|III.||The International Court of Justice|
|1.7.||Jura novit curia|
Legality of the Threat or Use
of Nuclear Weapons
Advisory Opinion of 8 July 1996
I.C.J. Reports 1996, p. 226
[p. 263] 97. Accordingly, in view of the present state of international law viewed as a whole, as examined above by the Court, and of the elements of fact at its disposal, the Court is led to observe that it cannot reach a definitive conclusion as to the legality or illegality of the use of nuclear weapons by a State in an extreme circumstance of self-defense, in which its very survival would be at stake.
[pp. 279-280 Decl. Vereshchetin] However, I find myself
obliged to explain the reasons which have led me to vote in favour of paragraph
2 E of the dispositif, which carries the implication of the
indecisiveness of the Court and indirectly admits the existence of a "grey
area" in the present regulation of the matter.
The proponents of the view that a court should be prohibited from declaring non liquet regard this prohibition as a corollary of the concept of the "completeness" of the legal system.
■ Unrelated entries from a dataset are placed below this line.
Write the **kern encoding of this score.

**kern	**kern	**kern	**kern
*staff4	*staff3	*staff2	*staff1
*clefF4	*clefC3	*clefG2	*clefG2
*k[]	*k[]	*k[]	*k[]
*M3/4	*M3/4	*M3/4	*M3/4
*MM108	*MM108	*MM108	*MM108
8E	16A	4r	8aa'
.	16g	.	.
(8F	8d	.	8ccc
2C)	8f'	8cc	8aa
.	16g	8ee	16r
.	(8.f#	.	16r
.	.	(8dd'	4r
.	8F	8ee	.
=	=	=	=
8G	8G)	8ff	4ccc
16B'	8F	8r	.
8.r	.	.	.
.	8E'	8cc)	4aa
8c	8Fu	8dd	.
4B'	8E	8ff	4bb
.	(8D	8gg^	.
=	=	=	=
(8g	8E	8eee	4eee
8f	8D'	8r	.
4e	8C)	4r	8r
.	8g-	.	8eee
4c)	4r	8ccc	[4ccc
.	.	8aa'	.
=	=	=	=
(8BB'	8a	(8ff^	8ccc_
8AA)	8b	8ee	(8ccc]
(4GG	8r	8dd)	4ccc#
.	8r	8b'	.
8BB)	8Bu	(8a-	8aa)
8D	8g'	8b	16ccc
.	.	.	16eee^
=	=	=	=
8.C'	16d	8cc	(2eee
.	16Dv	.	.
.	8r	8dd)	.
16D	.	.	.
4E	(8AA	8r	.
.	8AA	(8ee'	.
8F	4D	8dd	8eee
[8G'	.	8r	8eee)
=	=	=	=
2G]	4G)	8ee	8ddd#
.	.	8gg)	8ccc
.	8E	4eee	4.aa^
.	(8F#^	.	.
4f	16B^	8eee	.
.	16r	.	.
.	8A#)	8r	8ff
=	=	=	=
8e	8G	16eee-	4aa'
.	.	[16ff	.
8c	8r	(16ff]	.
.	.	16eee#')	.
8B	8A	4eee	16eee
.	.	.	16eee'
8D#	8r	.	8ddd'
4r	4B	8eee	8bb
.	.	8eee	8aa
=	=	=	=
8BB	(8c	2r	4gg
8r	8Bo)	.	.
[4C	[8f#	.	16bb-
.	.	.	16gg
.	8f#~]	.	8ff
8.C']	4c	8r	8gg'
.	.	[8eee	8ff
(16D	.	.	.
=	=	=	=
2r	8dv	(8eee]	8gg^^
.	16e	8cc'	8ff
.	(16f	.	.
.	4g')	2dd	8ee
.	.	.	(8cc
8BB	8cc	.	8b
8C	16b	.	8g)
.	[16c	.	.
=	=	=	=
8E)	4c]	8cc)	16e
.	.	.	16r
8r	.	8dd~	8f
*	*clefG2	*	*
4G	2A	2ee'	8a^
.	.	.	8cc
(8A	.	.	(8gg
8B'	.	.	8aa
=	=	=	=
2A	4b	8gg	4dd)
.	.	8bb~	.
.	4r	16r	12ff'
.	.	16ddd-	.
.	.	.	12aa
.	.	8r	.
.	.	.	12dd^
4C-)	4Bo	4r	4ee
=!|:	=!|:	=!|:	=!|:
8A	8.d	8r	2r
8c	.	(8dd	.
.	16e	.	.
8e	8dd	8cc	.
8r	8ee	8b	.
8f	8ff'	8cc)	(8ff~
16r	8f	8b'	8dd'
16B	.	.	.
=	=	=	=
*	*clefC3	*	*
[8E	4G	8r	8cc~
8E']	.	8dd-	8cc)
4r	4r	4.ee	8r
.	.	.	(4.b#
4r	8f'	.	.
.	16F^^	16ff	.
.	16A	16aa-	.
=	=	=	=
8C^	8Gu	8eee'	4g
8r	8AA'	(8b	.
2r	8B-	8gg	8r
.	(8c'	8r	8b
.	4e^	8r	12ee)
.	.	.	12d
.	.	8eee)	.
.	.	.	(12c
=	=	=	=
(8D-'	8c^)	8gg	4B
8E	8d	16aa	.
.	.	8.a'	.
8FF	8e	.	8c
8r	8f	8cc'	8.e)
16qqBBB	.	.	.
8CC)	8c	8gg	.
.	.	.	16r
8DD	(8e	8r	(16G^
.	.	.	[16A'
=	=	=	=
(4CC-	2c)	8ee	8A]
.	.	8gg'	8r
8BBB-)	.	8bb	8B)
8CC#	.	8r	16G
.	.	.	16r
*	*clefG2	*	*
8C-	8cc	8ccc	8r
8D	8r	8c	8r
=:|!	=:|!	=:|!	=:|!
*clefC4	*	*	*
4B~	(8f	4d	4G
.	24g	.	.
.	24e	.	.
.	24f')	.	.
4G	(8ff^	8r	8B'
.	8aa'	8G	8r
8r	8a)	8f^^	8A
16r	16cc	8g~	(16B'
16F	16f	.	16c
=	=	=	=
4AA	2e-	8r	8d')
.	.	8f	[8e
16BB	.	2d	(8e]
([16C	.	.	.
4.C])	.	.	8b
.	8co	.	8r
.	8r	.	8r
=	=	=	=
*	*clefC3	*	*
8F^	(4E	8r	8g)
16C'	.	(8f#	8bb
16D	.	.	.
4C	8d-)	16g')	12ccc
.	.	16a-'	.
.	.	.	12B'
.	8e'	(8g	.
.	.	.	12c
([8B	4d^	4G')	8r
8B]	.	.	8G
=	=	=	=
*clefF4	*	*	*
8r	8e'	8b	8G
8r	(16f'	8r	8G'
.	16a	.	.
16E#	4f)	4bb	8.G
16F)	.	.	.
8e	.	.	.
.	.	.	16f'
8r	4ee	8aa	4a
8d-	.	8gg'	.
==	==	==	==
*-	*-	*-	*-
Those among their number who do not deny the existence of gaps in substantive international law consider that it is the obligation of the Court in a concrete case to fill the gap and thus, by reference to a general legal principle or by way of judicial law-creation, to provide for the "completeness" of the legal system.
On the other hand, there is a strong doctrinal view that the alleged "prohibition" on a declaration of a non liquet "may not be fully sustained by any evidence yet offered" (J. Stone, "Non Liquet and the Function of Law in the International Community", The British Year Book of International Law, 1959, p. 145). In his book devoted specifically to the problems of lacunae in international law, L. Siorat comes to the conclusion that in certain cases a court is obliged to declare a non liquet (Le problème des lacunes en droit international, 1958, p. 189).
In critically assessing the importance for our case of the doctrinal debate
on the issue of non liquet, one cannot lose sight of the fact that the
debate has concerned predominantly, if not exclusively, the admissibility or
otherwise of non liquet in a contentious procedure in which the Court is
called upon to pronounce a binding, definite decision settling the dispute
between the parties. Even in those cases, the possibility of declaring a non
liquet was not excluded by certain authoritative publicists, although this
view could not be convincingly supported by arbitral and judicial practice.
In the present case, however, the Court is engaged in advisory procedure. It is requested not to resolve an actual dispute between actual parties, but to state the law as it finds it at the present stage of its development. Nothing in the question put to the Court or in the written and oral pleadings by the States before it can be interpreted as a request to fill the gaps, should any be found, in the present status of the law on the matter. On the contrary, several States specifically stated that the Court "is not being asked to be a legislator, or to fashion a régime for nuclear disarmament" (Samoa, CR 95/31, p. 34) and that "[t]he Court would be neither speculating nor legislating, but elucidating the law as it exists and is understood by it ..." (Egypt, CR95/23, pp. 32-33; see also the oral statement of Malaysia, CR95/27, p. 52.)
Even had the Court been asked to fill the gaps, it would have had to refuse to assume the burden of law-creation, which in general should not be the function of the Court. In advisory procedure, where the Court finds a lacuna in the law or finds the law to be imperfect, it ought merely to state this without trying to fill the lacuna or improve the law by way of judicial legislation. The Court cannot be blamed for indecisiveness or evasiveness where the law, upon which it is called to pronounce, is itself inconclusive. Even less warranted would be any allegation of the Court's indecisiveness or evasiveness in this particular Opinion, which gives an unequivocal, albeit non-exhaustive, answer to the question put to the Court.